Data supplied:
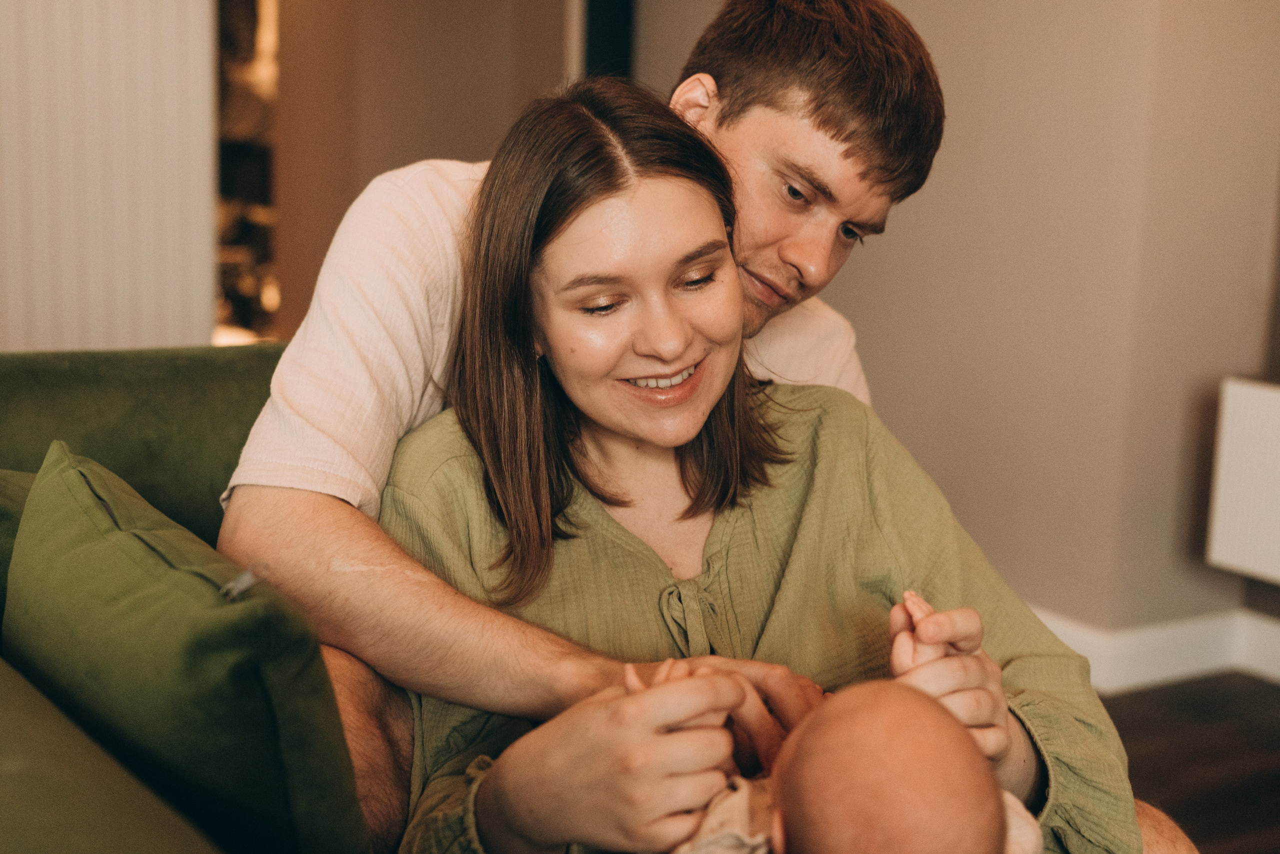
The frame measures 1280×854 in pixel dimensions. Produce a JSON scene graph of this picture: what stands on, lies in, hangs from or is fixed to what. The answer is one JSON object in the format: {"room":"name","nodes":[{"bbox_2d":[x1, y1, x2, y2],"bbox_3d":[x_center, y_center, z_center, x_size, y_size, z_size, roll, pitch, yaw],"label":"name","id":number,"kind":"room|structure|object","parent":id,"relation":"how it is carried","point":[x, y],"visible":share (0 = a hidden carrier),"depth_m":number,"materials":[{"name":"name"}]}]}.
{"room":"living room","nodes":[
{"label":"living room","id":0,"kind":"room"},
{"bbox_2d":[0,0,217,352],"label":"wall panel","id":1,"kind":"object","parent":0,"point":[118,187],"visible":0.71,"depth_m":3.59,"materials":[{"name":"white"}]},
{"bbox_2d":[263,0,583,339],"bbox_3d":[-0.586,-1.019,4.622,0.872,2.491,0.504,-5,12,-33],"label":"back wall","id":2,"kind":"structure","parent":0,"point":[407,21],"depth_m":4.63,"materials":[{"name":"paint"}]},
{"bbox_2d":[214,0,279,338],"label":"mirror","id":3,"kind":"object","parent":2,"relation":"in","point":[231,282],"visible":0.25,"depth_m":5.18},
{"bbox_2d":[641,0,1279,658],"bbox_3d":[0.952,-0.910,3.458,0.322,2.808,2.747,-5,12,-33],"label":"wall","id":4,"kind":"structure","parent":0,"point":[890,257],"depth_m":3.63,"materials":[{"name":"beige paint"}]},
{"bbox_2d":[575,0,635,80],"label":"door frame","id":5,"kind":"structure","parent":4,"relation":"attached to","point":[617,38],"depth_m":4.59,"materials":[{"name":"black"}]},
{"bbox_2d":[1026,604,1279,693],"bbox_3d":[1.245,0.517,3.190,0.186,0.106,2.992,-5,12,-33],"label":"baseboard","id":6,"kind":"structure","parent":4,"relation":"attached to","point":[1063,628],"depth_m":3.58,"materials":[{"name":"white paint"}]},
{"bbox_2d":[1206,376,1279,582],"bbox_3d":[1.444,0.167,2.960,0.244,0.336,1.146,-5,12,-33],"label":"radiator","id":7,"kind":"object","parent":4,"relation":"attached to","point":[1231,449],"visible":0.99,"depth_m":3.28,"materials":[{"name":"white"}]},
{"bbox_2d":[1101,671,1279,851],"bbox_3d":[-0.535,0.946,1.169,6.336,0.102,6.574,-5,12,-33],"label":"floor","id":8,"kind":"structure","parent":0,"point":[1266,702],"depth_m":3.19,"materials":[{"name":"brown wood"}]},
{"bbox_2d":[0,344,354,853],"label":"sofa","id":9,"kind":"object","parent":8,"relation":"on","point":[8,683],"visible":0.33,"depth_m":1.65,"materials":[{"name":"green fabric"}]},
{"bbox_2d":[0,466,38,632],"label":"green cushion","id":10,"kind":"object","parent":9,"relation":"on","point":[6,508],"visible":0.19,"depth_m":1.73,"materials":[{"name":"green fabric"}]},
{"bbox_2d":[0,438,371,853],"bbox_3d":[-0.392,0.203,1.492,0.212,0.343,0.504,-5,12,-33],"label":"green cushion","id":11,"kind":"object","parent":9,"relation":"on","point":[73,553],"visible":0.93,"depth_m":1.33,"materials":[{"name":"green fabric"}]},
{"bbox_2d":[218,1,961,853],"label":"man","id":12,"kind":"object","parent":9,"relation":"on","point":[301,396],"visible":0.73,"depth_m":1.73},
{"bbox_2d":[386,73,1151,853],"bbox_3d":[0.069,0.155,1.709,0.615,0.906,0.690,-1,11,-13],"label":"woman","id":13,"kind":"object","parent":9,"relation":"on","point":[582,222],"visible":0.8,"depth_m":1.70},
{"bbox_2d":[632,590,1047,853],"bbox_3d":[0.142,0.326,1.412,0.327,0.319,0.408,-5,12,-33],"label":"baby","id":14,"kind":"object","parent":13,"relation":"in","point":[890,717],"visible":0.96,"depth_m":1.40},
{"bbox_2d":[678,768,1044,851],"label":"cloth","id":15,"kind":"object","parent":14,"relation":"on","point":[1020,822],"visible":0.46,"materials":[{"name":"fabric"}]}
]}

About this task:
The whole listing should be printed again exactly as written, images excluded.

Task response:
The frame measures 1280×854 in pixel dimensions. Produce a JSON scene graph of this picture: what stands on, lies in, hangs from or is fixed to what. The answer is one JSON object in the format: {"room":"name","nodes":[{"bbox_2d":[x1, y1, x2, y2],"bbox_3d":[x_center, y_center, z_center, x_size, y_size, z_size, roll, pitch, yaw],"label":"name","id":number,"kind":"room|structure|object","parent":id,"relation":"how it is carried","point":[x, y],"visible":share (0 = a hidden carrier),"depth_m":number,"materials":[{"name":"name"}]}]}.
{"room":"living room","nodes":[
{"label":"living room","id":0,"kind":"room"},
{"bbox_2d":[0,0,217,352],"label":"wall panel","id":1,"kind":"object","parent":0,"point":[118,187],"visible":0.71,"depth_m":3.59,"materials":[{"name":"white"}]},
{"bbox_2d":[263,0,583,339],"bbox_3d":[-0.586,-1.019,4.622,0.872,2.491,0.504,-5,12,-33],"label":"back wall","id":2,"kind":"structure","parent":0,"point":[407,21],"depth_m":4.63,"materials":[{"name":"paint"}]},
{"bbox_2d":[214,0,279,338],"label":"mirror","id":3,"kind":"object","parent":2,"relation":"in","point":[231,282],"visible":0.25,"depth_m":5.18},
{"bbox_2d":[641,0,1279,658],"bbox_3d":[0.952,-0.910,3.458,0.322,2.808,2.747,-5,12,-33],"label":"wall","id":4,"kind":"structure","parent":0,"point":[890,257],"depth_m":3.63,"materials":[{"name":"beige paint"}]},
{"bbox_2d":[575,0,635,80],"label":"door frame","id":5,"kind":"structure","parent":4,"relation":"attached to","point":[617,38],"depth_m":4.59,"materials":[{"name":"black"}]},
{"bbox_2d":[1026,604,1279,693],"bbox_3d":[1.245,0.517,3.190,0.186,0.106,2.992,-5,12,-33],"label":"baseboard","id":6,"kind":"structure","parent":4,"relation":"attached to","point":[1063,628],"depth_m":3.58,"materials":[{"name":"white paint"}]},
{"bbox_2d":[1206,376,1279,582],"bbox_3d":[1.444,0.167,2.960,0.244,0.336,1.146,-5,12,-33],"label":"radiator","id":7,"kind":"object","parent":4,"relation":"attached to","point":[1231,449],"visible":0.99,"depth_m":3.28,"materials":[{"name":"white"}]},
{"bbox_2d":[1101,671,1279,851],"bbox_3d":[-0.535,0.946,1.169,6.336,0.102,6.574,-5,12,-33],"label":"floor","id":8,"kind":"structure","parent":0,"point":[1266,702],"depth_m":3.19,"materials":[{"name":"brown wood"}]},
{"bbox_2d":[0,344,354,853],"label":"sofa","id":9,"kind":"object","parent":8,"relation":"on","point":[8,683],"visible":0.33,"depth_m":1.65,"materials":[{"name":"green fabric"}]},
{"bbox_2d":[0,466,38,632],"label":"green cushion","id":10,"kind":"object","parent":9,"relation":"on","point":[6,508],"visible":0.19,"depth_m":1.73,"materials":[{"name":"green fabric"}]},
{"bbox_2d":[0,438,371,853],"bbox_3d":[-0.392,0.203,1.492,0.212,0.343,0.504,-5,12,-33],"label":"green cushion","id":11,"kind":"object","parent":9,"relation":"on","point":[73,553],"visible":0.93,"depth_m":1.33,"materials":[{"name":"green fabric"}]},
{"bbox_2d":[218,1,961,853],"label":"man","id":12,"kind":"object","parent":9,"relation":"on","point":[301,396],"visible":0.73,"depth_m":1.73},
{"bbox_2d":[386,73,1151,853],"bbox_3d":[0.069,0.155,1.709,0.615,0.906,0.690,-1,11,-13],"label":"woman","id":13,"kind":"object","parent":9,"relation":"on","point":[582,222],"visible":0.8,"depth_m":1.70},
{"bbox_2d":[632,590,1047,853],"bbox_3d":[0.142,0.326,1.412,0.327,0.319,0.408,-5,12,-33],"label":"baby","id":14,"kind":"object","parent":13,"relation":"in","point":[890,717],"visible":0.96,"depth_m":1.40},
{"bbox_2d":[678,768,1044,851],"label":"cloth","id":15,"kind":"object","parent":14,"relation":"on","point":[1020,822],"visible":0.46,"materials":[{"name":"fabric"}]}
]}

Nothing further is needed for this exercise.